1) no sequence scan noticed from pg_stat_user_tables ( hope stats are accurate in postgres 16) if parameter sniffing happens the possibility of going to sequence scan is more right.
2) no blockings or IO issue during the time.
3) even with limit clause if touch all partitions also it could have been completed in milliseconds as this is just one record.
4) auto_explain in prod we cannot enable as this is expensive and with high TPS we may face latency issues and lower environment this issue cannot be reproduced,( this is happening out of Million one case)
This looks puzzle to us, just in case anyone experianced pls share your experience.
Regards,
Ravi
On Thu, 7 Nov, 2024, 3:41 am David Mullineux, <dmullx@gmail.com> wrote:
It might be worth eliminating the use of cached plans here. Is your app using prepared statements at all?
Point is that if the optimizer sees the same prepared query , 5 times, the it locks the plan that it found at that time.
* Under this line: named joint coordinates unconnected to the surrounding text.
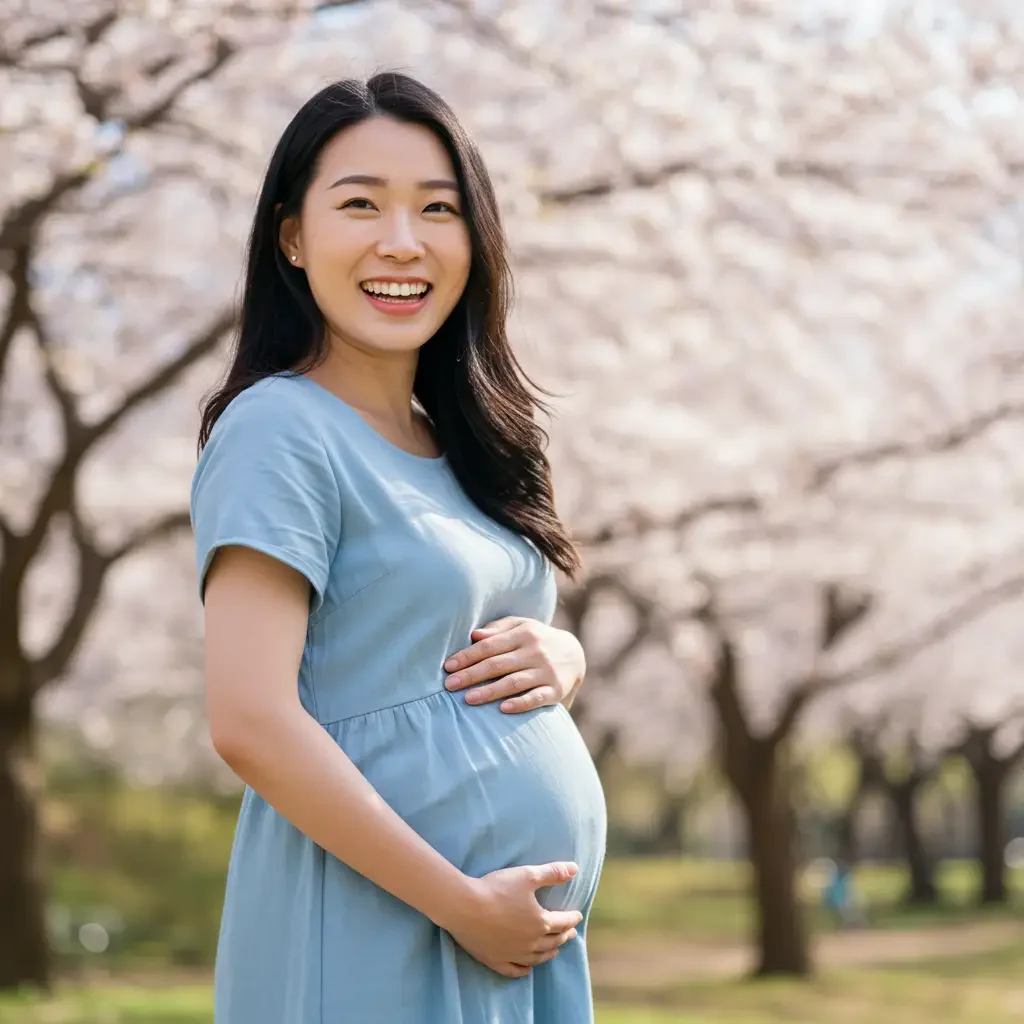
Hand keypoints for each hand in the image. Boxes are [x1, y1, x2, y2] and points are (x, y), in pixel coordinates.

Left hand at [443, 617, 585, 713]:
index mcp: (523, 634)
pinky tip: (502, 709)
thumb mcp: (522, 626)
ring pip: (513, 682)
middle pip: (497, 664)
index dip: (467, 656)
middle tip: (449, 685)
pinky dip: (520, 703)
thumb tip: (474, 635)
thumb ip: (498, 629)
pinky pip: (536, 698)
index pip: (489, 646)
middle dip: (471, 675)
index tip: (448, 667)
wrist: (575, 654)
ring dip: (489, 691)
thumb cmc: (538, 640)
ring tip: (468, 699)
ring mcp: (546, 671)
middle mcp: (535, 651)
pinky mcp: (555, 690)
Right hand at [443, 862, 583, 977]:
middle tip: (570, 932)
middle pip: (553, 941)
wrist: (465, 907)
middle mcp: (531, 942)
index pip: (562, 921)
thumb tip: (575, 868)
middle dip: (563, 935)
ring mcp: (513, 954)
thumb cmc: (497, 888)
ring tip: (555, 950)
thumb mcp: (527, 875)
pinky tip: (528, 969)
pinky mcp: (496, 961)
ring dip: (549, 953)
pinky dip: (525, 970)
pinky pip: (515, 970)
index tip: (577, 916)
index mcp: (541, 922)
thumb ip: (552, 873)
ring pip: (537, 958)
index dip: (572, 918)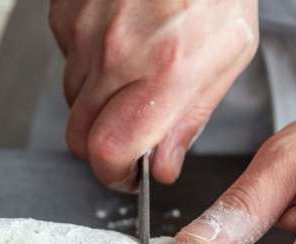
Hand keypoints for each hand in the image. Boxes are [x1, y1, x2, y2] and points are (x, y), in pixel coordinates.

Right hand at [49, 0, 257, 188]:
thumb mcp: (229, 55)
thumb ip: (190, 119)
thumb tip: (163, 165)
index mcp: (165, 71)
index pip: (110, 151)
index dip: (114, 174)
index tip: (127, 175)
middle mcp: (118, 55)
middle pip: (80, 137)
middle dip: (102, 146)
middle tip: (128, 133)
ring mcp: (85, 32)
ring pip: (72, 101)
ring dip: (97, 102)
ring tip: (131, 71)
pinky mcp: (66, 14)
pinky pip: (66, 61)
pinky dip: (88, 64)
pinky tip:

This is a good trade off as it avoids costly planning-time for repetitive queries. But if you are manually querying, the a custom plan will be generated anew.
A quick analyze of the table should reset the stats and invalidate any cached plans.
This may not be your problem just worth eliminating it from the list of potential causes.
One of the queries, which retrieves a single record from a table with 16 hash partitions, is taking more than 10 seconds to execute. In contrast, when we run the same query manually, it completes within milliseconds. This issue is causing exhaustion of the application pools. Do we have any bugs in postgrs16 hash partitions? Please find the attached log, table, and execution plan.
size of the each partitions : 300GB Index Size : 12GB
Postgres Version : 16.x Shared Buffers : 75 GB Effective_cache : 175 GB Work _mem : 4MB Max_connections : 3000
OS : Ubuntu 22.04 Ram : 384 GB CPU : 64
Please let us know if you need any further information or if there are additional details required.